Coiled pipe 11 for service water providing the warm service water is placed inside the heat accumulator. Equalizing basin 12
is placed under the heat accumulator and is further provided with overflow 13 and limit switch 14 which, when the temperature is raised too high and liquid 9 expands, starts a forced discharge from element 11 or, alternatively, turns the reflector away from the sun.
It is essential for the invention that the circulation liquid operates in two phases in such a way that it is allowed to discharge periodically from receiving element 2 each time only when it reaches its evaporation point. Therefore, both the lower and the upper parts of element 2 are provided with fluid valves 3 and 4 respectively allowing only an upward flow. In addition, the upper end of the element is provided with a space maintaining a counter pressure, in this case spring-loaded bellows 5. In the figure the upper surface of the liquid in the bellows is marked with number 6 and the maintenance valve in the upper end of the bellows is marked with number 7.
The collecting device operates in such a way that when the liquid in receiving element 2 reaches its evaporation temperature, valve 4 opens and the steam discharges into bellows 5. Thus lower valve 3 remains shut under the effect of the pressure ' .
After the receiving element has discharged, valve 4 closes and lower valve 3 opens and allows the liquid to flow again into element 2. The hot liquid simultaneously continues to discharge from bellows 5 into heating element 22. In this way it is ensured that the circulation liquid cannot escape the receiving element under-heated, which is essential to the entire operation of accumulator 8.
Figs. 3 and 4 show a possible realization of the valves. Valve member 17 is simply float 17 placed in receptacle 15 at the ends of pipes 2 and made of material with a specific weight of the same magnitude as that of the circulation liquid. The conical surface of valve member 17 compresses receptacle 15 against
conical surface 16 preventing the solution from flowing downwards in receptacle 15. The upper part of valve member 17 is provided with ribs 19 and the lower part thereof is provided with ribs 18 which are guided against the inner wall of receptacle 15 but allow the upward flow of the solution therebetween. Internal shoulder 20 in receptacle 15 limits the upward movement of valve member 17.

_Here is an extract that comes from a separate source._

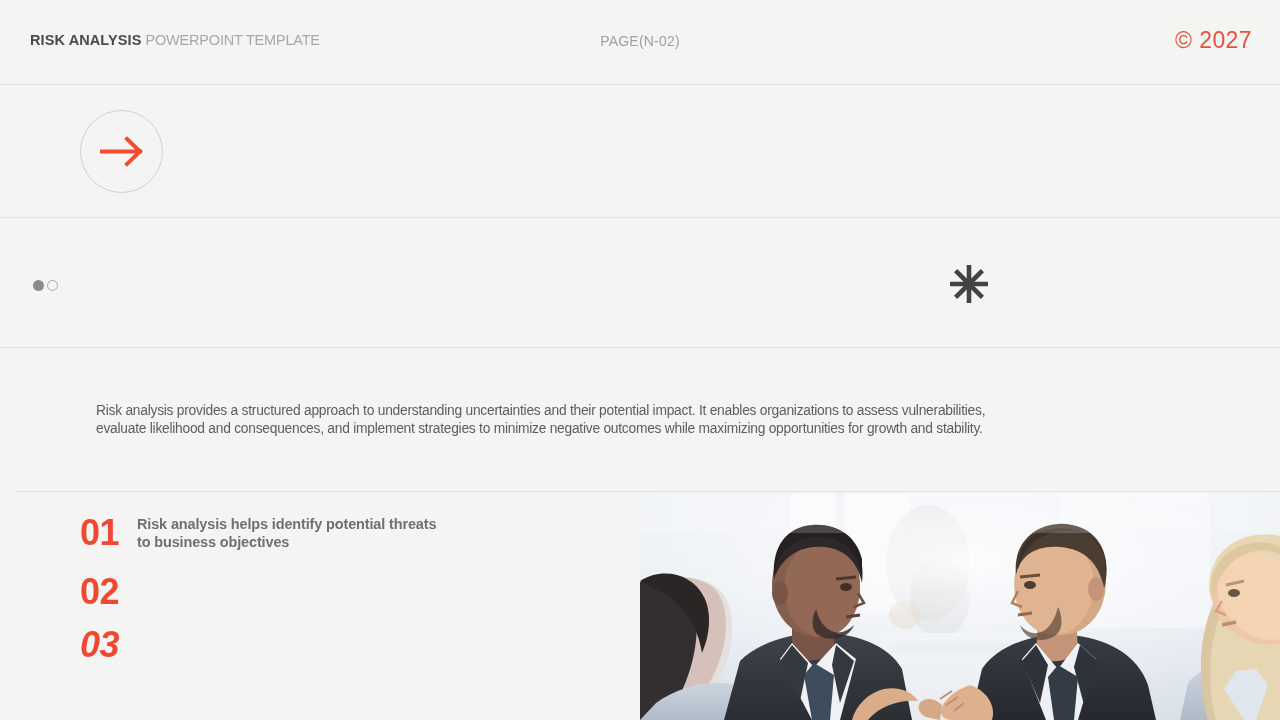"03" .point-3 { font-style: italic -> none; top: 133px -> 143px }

It was observed in a practical test that, for example, when the collecting device started to operate using cold circulation solution, the time duration to the first discharge of receiving element 2 or to the opening of valve 4 was about 70 seconds. After the collecting device reached its operating temperature, the duration of the cycle was correspondingly about 10 seconds. Pipes 2 as well as circulation pipe 21 were made of conventional thin-walled stainless steel with an outer diameter of 7 to 8 mm and wall thickness of 0.15 mm. The boiling point of the circulation liquid was about 130° C.